Be careful and pay attention to what you decide to do the first time to keep coherence and traceability.
To avoid confusion, from a testing perspective, it was decided not to raise defects from Qase, as this would result in the same bugs with different IDs in both Qase and Jira. Instead, create and track them in Jira, as Jira maintains a consistent prefix for issues across the entire project.
Conclusion: Improving QA through human + AI collaboration
The integration of AI into software testing has transformed the way we design, execute, and manage quality assurance processes.

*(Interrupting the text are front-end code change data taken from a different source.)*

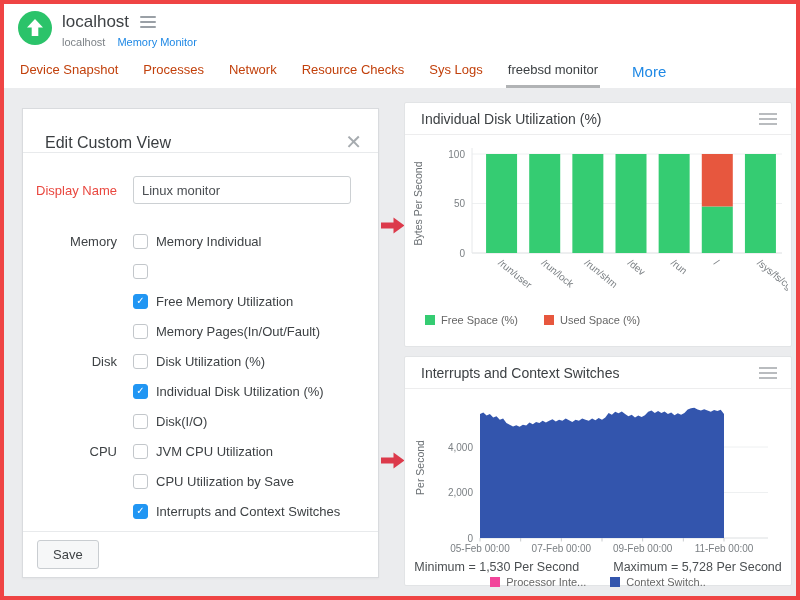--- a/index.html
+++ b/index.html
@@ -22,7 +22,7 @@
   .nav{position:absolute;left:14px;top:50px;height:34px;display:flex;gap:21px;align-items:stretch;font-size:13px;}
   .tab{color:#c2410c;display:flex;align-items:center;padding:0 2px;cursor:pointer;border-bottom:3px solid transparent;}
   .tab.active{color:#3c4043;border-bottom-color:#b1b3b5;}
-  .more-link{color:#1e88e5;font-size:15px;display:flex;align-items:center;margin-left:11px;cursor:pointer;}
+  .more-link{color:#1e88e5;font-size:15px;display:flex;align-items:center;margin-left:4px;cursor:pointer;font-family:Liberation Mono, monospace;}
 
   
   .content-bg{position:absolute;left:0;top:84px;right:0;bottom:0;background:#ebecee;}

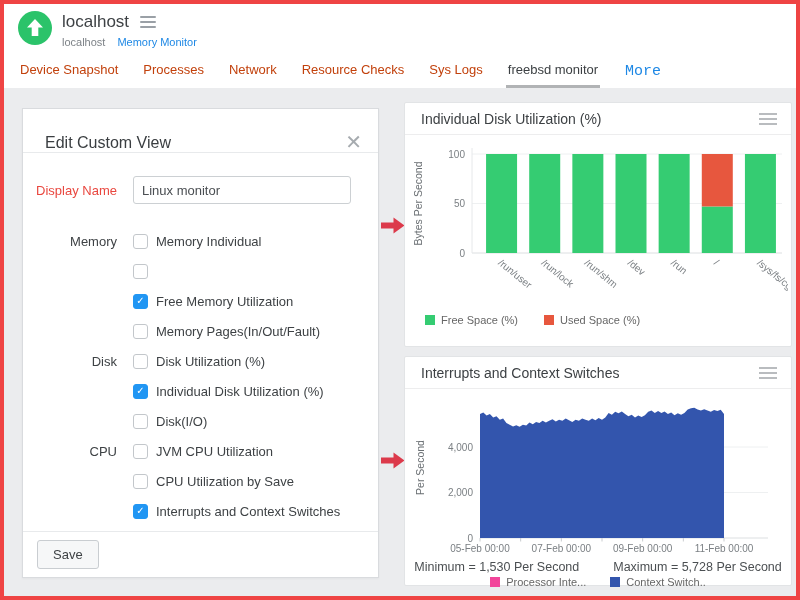--- a/index.html
+++ b/index.html
@@ -131,6 +131,7 @@
         <div class="cv-row">
           <span class="cv-group"></span>
           <span class="cb"></span>
+          <span class="cv-label">Used Memory Utilization</span>
         </div>
         <div class="cv-row">
           <span class="cv-group"></span>

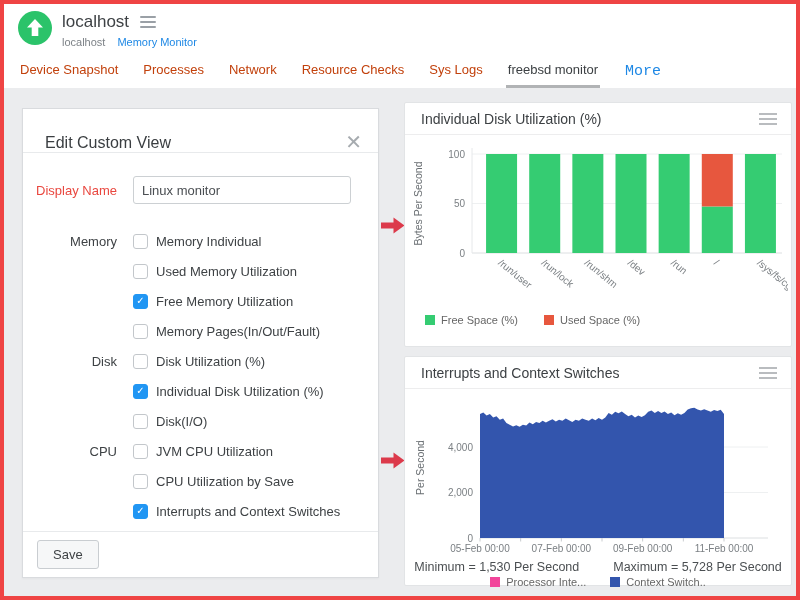--- a/index.html
+++ b/index.html
@@ -268,7 +268,7 @@
         </svg></div>
     <div class="summary-row">
       <span>Minimum = 1,530 Per Second</span>
-      <span>Maximum = 5,728 Per Second</span>
+      <span>Maximum = 8,375 Per Second</span>
     </div>
     <div class="legend legend-bottom" id="area-legend">
         <span class="item">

While traditional challenges, such as maintaining accurate, evolving requirements, still remain, AI tools introduce new levels of efficiency, automation, and insight that allow testers to work smarter and faster.
As seen in the testing and development of the Qubika Agentic Platform, the speed of innovation in AI systems also demands significant adaptability, the need to understand complex AI concepts, keeping test artifacts aligned with constant updates, and validating AI-generated test cases with human expertise.